A ofensiva do governo Donald Trump contra ministros do Supremo Tribunal Federal (STF) e integrantes do governo brasileiro deve chegar à ONU, informa o colunista Jamil Chade, do portal UOL. A relatora especial para a Independência dos Juízes, Advogados e Procuradores, Margaret Satterthwaite, articula uma denúncia contra as sanções impostas por Washington e planeja levar o caso ao sistema de direitos humanos das Nações Unidas.

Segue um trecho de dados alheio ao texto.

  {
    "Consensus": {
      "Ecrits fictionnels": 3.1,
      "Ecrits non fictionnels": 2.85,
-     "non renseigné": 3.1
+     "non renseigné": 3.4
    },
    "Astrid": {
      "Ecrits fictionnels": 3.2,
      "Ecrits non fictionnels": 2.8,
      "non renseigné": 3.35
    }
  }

Professora da Universidade de Nova York e de nacionalidade estadunidense, Satterthwaite passou a se debruçar sobre o tema após o pacote de tarifas e restrições imposto ao Brasil e a autoridades do Judiciário. A Casa Branca tem condicionado a retirada das medidas à suspensão do processo contra o ex-presidente Jair Bolsonaro, acusado de tentativa de golpe de Estado.
Resistência internacional
Embora a denúncia não produza efeito imediato, diplomatas avaliam que a ação representa um gesto de resistência internacional ao avanço de Trump. Segundo fontes envolvidas, a meta é deixar claro que as sanções violam o direito internacional e a soberania brasileira, além de abrir caminho para constrangimento político na cena global.

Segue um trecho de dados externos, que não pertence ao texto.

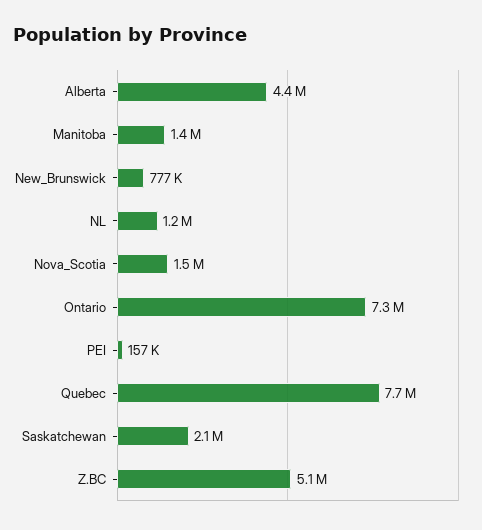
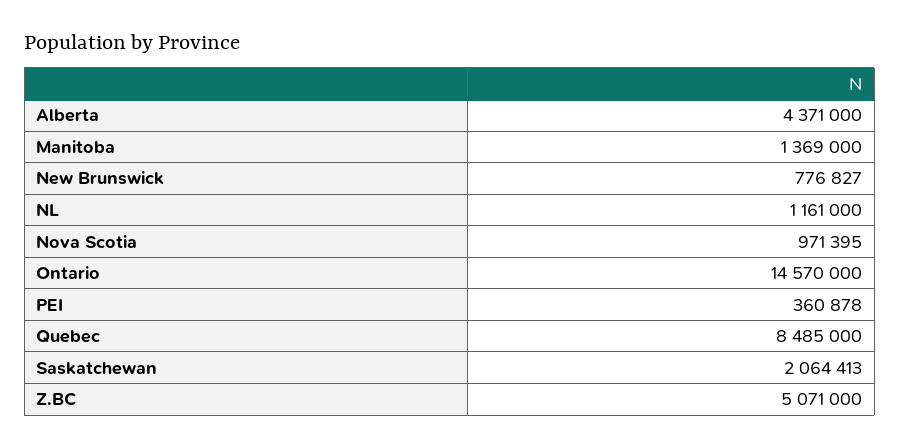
  {
    "Alberta": 4371000,
    "Manitoba": 1369000,
    "New_Brunswick": 776827,
    "NL": 1161000,
-   "Nova_Scotia": 1500000,
+   "Nova_Scotia": 971395,
-   "Ontario": 7300000,
+   "Ontario": 14570000,
-   "PEI": 157000,
+   "PEI": 360878,
-   "Quebec": 7700000,
+   "Quebec": 8485000,
    "Saskatchewan": 2064413,
    "Z.BC": 5071000
  }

A iniciativa da relatora começou a ganhar corpo após a atuação do Conselho Nacional de Direitos Humanos (CNDH), presidido por Charelene Borges. Em 1º de agosto, a Comissão de Litigância Estratégica do CNDH, coordenada por Carlos Nicodemos, enviou a Satterthwaite uma carta de 14 páginas denunciando a ingerência dos EUA e pedindo que a ONU notifique o governo Trump a cessar “imediatamente” a ofensiva.
Pelas regras da ONU, um governo notificado tem 60 dias para apresentar resposta. A denúncia, se confirmada, deve ser enviada às vésperas da Assembleia Geral das Nações Unidas, encontro em que estarão presentes tanto Luiz Inácio Lula da Silva quanto Donald Trump.

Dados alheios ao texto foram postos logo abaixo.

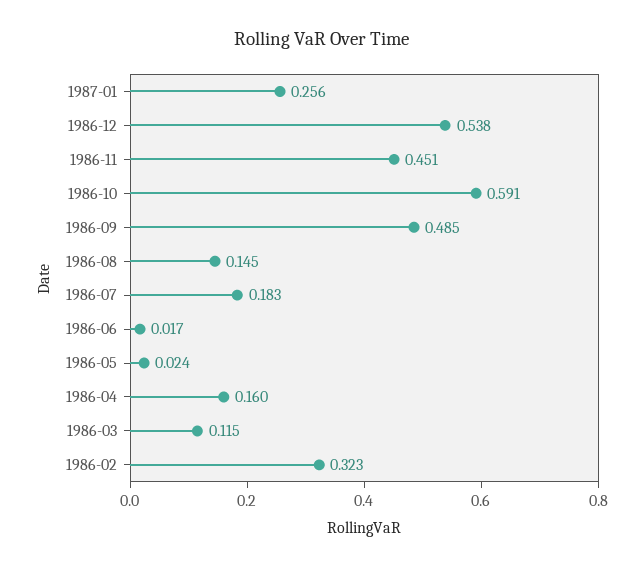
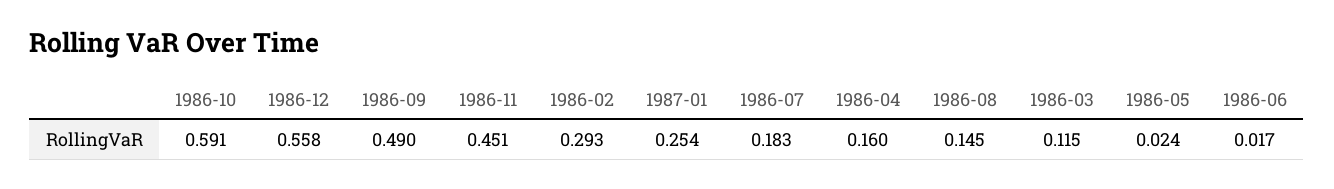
  {
-   "1987-01": 0.256,
+   "1987-01": 0.254,
-   "1986-12": 0.538,
+   "1986-12": 0.558,
    "1986-11": 0.451,
    "1986-10": 0.591,
-   "1986-09": 0.485,
+   "1986-09": 0.49,
    "1986-08": 0.145,
    "1986-07": 0.183,
    "1986-06": 0.017,
    "1986-05": 0.024,
    "1986-04": 0.16,
    "1986-03": 0.115,
-   "1986-02": 0.323
+   "1986-02": 0.293
  }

Histórico de atritos entre ONU e Trump
Nos pouco mais de oito meses de gestão, o governo Trump já foi alvo de mais de 25 cartas de relatores da ONU. Entre elas, uma que apontava o desmonte de políticas de Diversidade, Equidade e Inclusão (DEI) e de programas voltados à memória racial nos Estados Unidos.
Em outra frente, relatores de direitos humanos criticaram a decisão da Casa Branca de impor sanções à relatora especial Francesca Albanese, responsável por monitorar violações em Gaza. Albanese foi punida após denunciar práticas que classificou como genocídio nos territórios palestinos.
Na ocasião, o grupo de relatores reagiu em carta: “Denunciamos incondicionalmente a decisão dos Estados Unidos de impor sanções à Relatora Especial da ONU para os direitos humanos nos Territórios Palestinos Ocupados e reafirmamos nosso compromisso com a defesa dos princípios fundamentais dos direitos humanos contra os esforços para miná-los e intimidar ou silenciar aqueles que trabalham para defendê-los”.
E completaram: “Expressamos nossa total solidariedade a Francesca Albanese, cujo mandato e relatórios são essenciais para a manutenção dos padrões jurídicos internacionais e da responsabilização”.
Próximos capítulos
Com a movimentação de Satterthwaite, cresce a pressão internacional contra a ofensiva estadunidense, ampliando o isolamento diplomático de Trump em setores multilaterais. Para o Brasil, a expectativa é que a denúncia traga respaldo à independência do Judiciário diante de ataques externos e aumente o custo político das sanções impostas a ministros do STF.
A decisão final sobre a denúncia deve ser tomada nos próximos dias, e o caso pode ganhar visibilidade global justamente no palco da Assembleia Geral, onde Lula e Trump deverão se enfrentar indiretamente, em discursos que prometem acentuar a tensão diplomática.